## TASK BRIEF
Set down every entry exactly as given. Pictures are to be left out.

## INFORMATION GIVEN
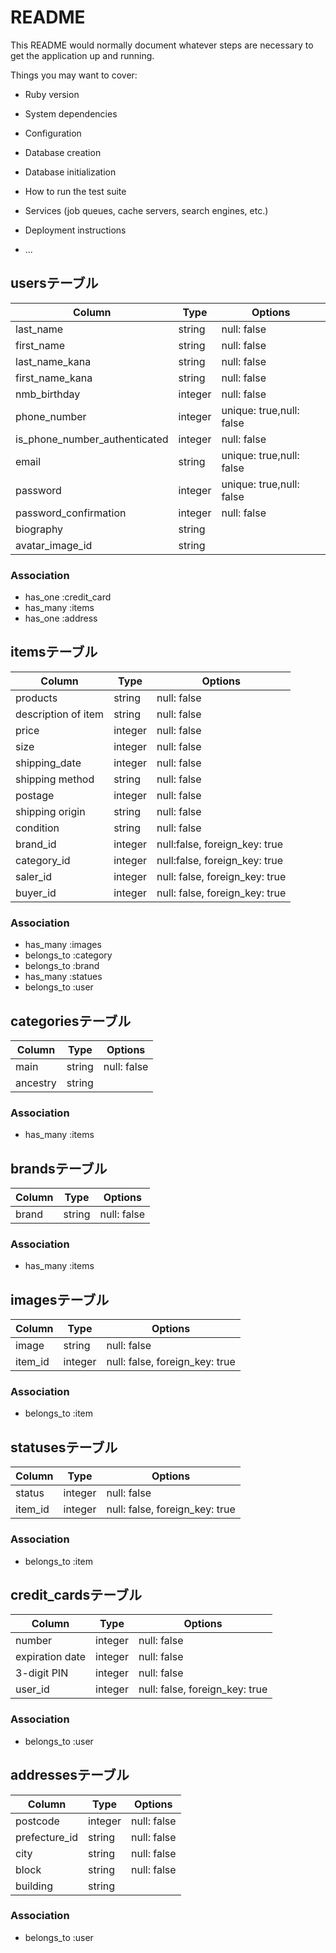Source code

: 
# README

This README would normally document whatever steps are necessary to get the
application up and running.

Things you may want to cover:

* Ruby version

* System dependencies

* Configuration

* Database creation

* Database initialization

* How to run the test suite

* Services (job queues, cache servers, search engines, etc.)

* Deployment instructions

* ...



## usersテーブル
|Column|Type|Options|
|------|----|-------|
|last_name|string|null: false|
|first_name|string|null: false|
|last_name_kana|string|null: false|
|first_name_kana|string|null: false|
|nmb_birthday|integer|null: false|
|phone_number|integer|unique: true,null: false|
|is_phone_number_authenticated|integer|null: false|
|email|string|unique: true,null: false|
|password|integer|unique: true,null: false|
|password_confirmation|integer|null: false|
|biography|string||
|avatar_image_id|string||


### Association
- has_one :credit_card
- has_many :items
- has_one :address



## itemsテーブル
|Column|Type|Options|
|------|----|-------|
|products|string|null: false|
|description of item|string|null: false|
|price|integer|null: false|
|size|integer|null: false|
|shipping_date|integer|null: false| 
|shipping method|string|null: false|
|postage|integer|null: false| 
|shipping origin|string|null: false|  
|condition|string|null: false|
|brand_id|integer|null:false, foreign_key: true|
|category_id|integer|null:false, foreign_key: true|  
|saler_id|integer|null: false, foreign_key: true|
|buyer_id|integer|null: false, foreign_key: true|


### Association
- has_many :images
- belongs_to :category
- belongs_to :brand
- has_many :statues
- belongs_to :user



## categoriesテーブル
|Column|Type|Options|
|------|----|-------|
|main|string|null: false|
|ancestry|string||


### Association
- has_many :items



## brandsテーブル
|Column|Type|Options|
|------|----|-------|
|brand|string|null: false|

### Association
- has_many :items



## imagesテーブル
|Column|Type|Options|
|------|----|-------|
|image|string|null: false|
|item_id|integer|null: false, foreign_key: true|

### Association
- belongs_to :item


## statusesテーブル
|Column|Type|Options|
|------|----|-------|
|status|integer|null: false|  
|item_id|integer|null: false, foreign_key: true|

### Association
- belongs_to :item


## credit_cardsテーブル
|Column|Type|Options|
|------|----|-------|
|number|integer|null: false|
|expiration date|integer|null: false|
|3-digit PIN|integer|null: false|
|user_id|integer|null: false, foreign_key: true|


### Association
- belongs_to :user

## addressesテーブル
|Column|Type|Options|
|------|----|-------|
|postcode|integer|null: false|
|prefecture_id|string|null: false|
|city|string|null: false|
|block|string|null: false|
|building|string||

### Association
- belongs_to :user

## OUTPUT
Source code

: 
# README

This README would normally document whatever steps are necessary to get the
application up and running.

Things you may want to cover:

* Ruby version

* System dependencies

* Configuration

* Database creation

* Database initialization

* How to run the test suite

* Services (job queues, cache servers, search engines, etc.)

* Deployment instructions

* ...



## usersテーブル
|Column|Type|Options|
|------|----|-------|
|last_name|string|null: false|
|first_name|string|null: false|
|last_name_kana|string|null: false|
|first_name_kana|string|null: false|
|nmb_birthday|integer|null: false|
|phone_number|integer|unique: true,null: false|
|is_phone_number_authenticated|integer|null: false|
|email|string|unique: true,null: false|
|password|integer|unique: true,null: false|
|password_confirmation|integer|null: false|
|biography|string||
|avatar_image_id|string||


### Association
- has_one :credit_card
- has_many :items
- has_one :address



## itemsテーブル
|Column|Type|Options|
|------|----|-------|
|products|string|null: false|
|description of item|string|null: false|
|price|integer|null: false|
|size|integer|null: false|
|shipping_date|integer|null: false| 
|shipping method|string|null: false|
|postage|integer|null: false| 
|shipping origin|string|null: false|  
|condition|string|null: false|
|brand_id|integer|null:false, foreign_key: true|
|category_id|integer|null:false, foreign_key: true|  
|saler_id|integer|null: false, foreign_key: true|
|buyer_id|integer|null: false, foreign_key: true|


### Association
- has_many :images
- belongs_to :category
- belongs_to :brand
- has_many :statues
- belongs_to :user



## categoriesテーブル
|Column|Type|Options|
|------|----|-------|
|main|string|null: false|
|ancestry|string||


### Association
- has_many :items



## brandsテーブル
|Column|Type|Options|
|------|----|-------|
|brand|string|null: false|

### Association
- has_many :items



## imagesテーブル
|Column|Type|Options|
|------|----|-------|
|image|string|null: false|
|item_id|integer|null: false, foreign_key: true|

### Association
- belongs_to :item


## statusesテーブル
|Column|Type|Options|
|------|----|-------|
|status|integer|null: false|  
|item_id|integer|null: false, foreign_key: true|

### Association
- belongs_to :item


## credit_cardsテーブル
|Column|Type|Options|
|------|----|-------|
|number|integer|null: false|
|expiration date|integer|null: false|
|3-digit PIN|integer|null: false|
|user_id|integer|null: false, foreign_key: true|


### Association
- belongs_to :user

## addressesテーブル
|Column|Type|Options|
|------|----|-------|
|postcode|integer|null: false|
|prefecture_id|string|null: false|
|city|string|null: false|
|block|string|null: false|
|building|string||

### Association
- belongs_to :user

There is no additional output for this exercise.